Aksi ini melibatkan seorang pria inisial A R alias Rg (52), warga Desa Bangkir, yang diduga aktif sebagai pengedar sabu di wilayah setempat.
Menurut Kanit Opsnal IPDA Kaseni, operasi ini berangkat dari laporan warga yang resah terhadap peredaran narkotika.
“Informasi yang cepat dan tepat menjadi kunci dalam mengamankan tersangka serta barang bukti tanpa risiko bagi masyarakat,” ujarnya.
Saat dihentikan, terlapor sempat membuang kantongan plastik merah-hitam yang berisi dua bungkus plastik klip besar berisi sabu seberat bruto 94,7 gram.
Selain itu, polisi menyita sepeda motor, handphone, dan kantongan plastik tambahan yang digunakan untuk transaksi narkotika.
Dampak penyalahgunaan sabu bagi masyarakat tidak hanya bersifat hukum, tetapi juga kesehatan.
Secara ilmiah, sabu merupakan stimulan sistem saraf pusat yang memicu ketergantungan tinggi, gangguan kognitif, dan perilaku agresif.
Anak-anak dan remaja di desa berisiko terpapar secara tidak langsung melalui lingkungan sosial yang tercemar.
Seorang warga, yang enggan disebut namanya, mengatakan,
“Kami senang aparat cepat bertindak.
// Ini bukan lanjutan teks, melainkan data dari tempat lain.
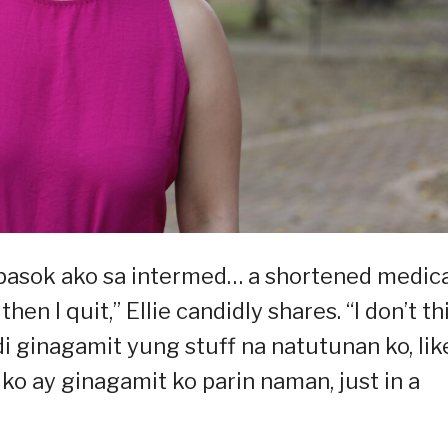
pasok ako sa intermed… a shortened medic
hen I quit,” Ellie candidly shares. “I don’t th
i ginagamit yung stuff na natutunan ko, lik
ko ay ginagamit ko parin naman, just in a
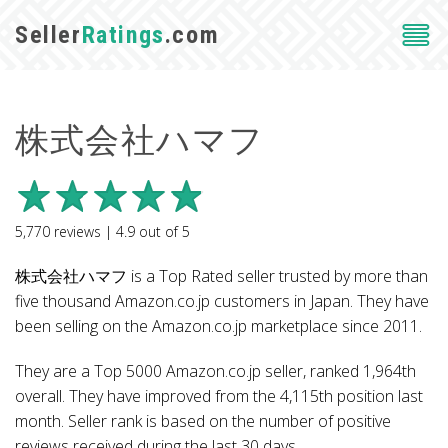
Seller
Ratings
.com
株式会社ハマフ
5,770
reviews |
4.9
out of
5
株式会社ハマフ is a Top Rated seller trusted by more than
five thousand Amazon.co.jp customers in Japan. They have
been selling on the Amazon.co.jp marketplace since 2011.
They are a Top 5000 Amazon.co.jp seller, ranked 1,964th
overall. They have improved from the 4,115th position last
month. Seller rank is based on the number of positive
reviews received during the last 30 days.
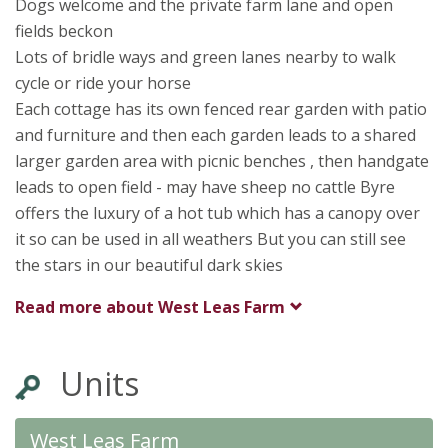
Dogs welcome and the private farm lane and open
fields beckon
Lots of bridle ways and green lanes nearby to walk
cycle or ride your horse
Each cottage has its own fenced rear garden with patio
and furniture and then each garden leads to a shared
larger garden area with picnic benches , then handgate
leads to open field - may have sheep no cattle Byre
offers the luxury of a hot tub which has a canopy over
it so can be used in all weathers But you can still see
the stars in our beautiful dark skies
Read more about
West Leas Farm
Units
West Leas Farm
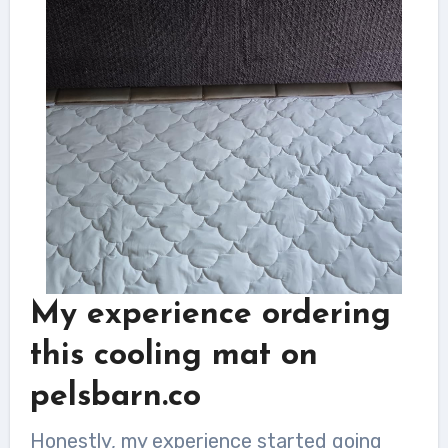
My experience ordering
this cooling mat on
pelsbarn.co
Honestly, my experience started going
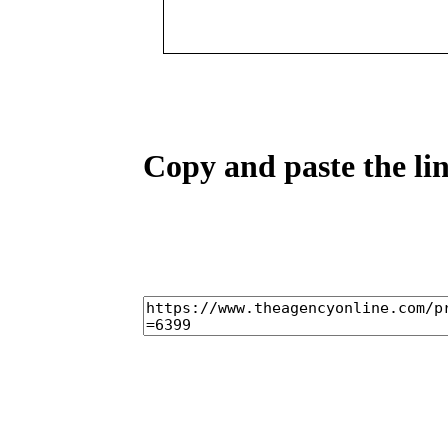
Copy and paste the lin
Selama ini, ada ketakutan di kampung karena transaksi narkoba terjadi diam-diam.”
Kasi Humas Polres Tolitoli, AKP A. Budi Atmojo, menegaskan bahwa terlapor kini diamankan di Mapolres Tolitoli untuk proses hukum lebih lanjut sesuai Pasal 609 ayat (2) KUHP atau pasal 114 ayat (2) UU Narkotika No. 35 Tahun 2009. Ia menambahkan, operasi ini menjadi bentuk mitigasi risiko sosial dan kesehatan masyarakat, sekaligus upaya edukasi bahwa peredaran narkotika berdampak luas bagi keselamatan warga.
Kasus ini menunjukkan pentingnya sinergi antara aparat hukum dan masyarakat dalam menekan penyalahgunaan narkotika, serta mengembalikan Desa Lempe menjadi lingkungan yang aman dan produktif.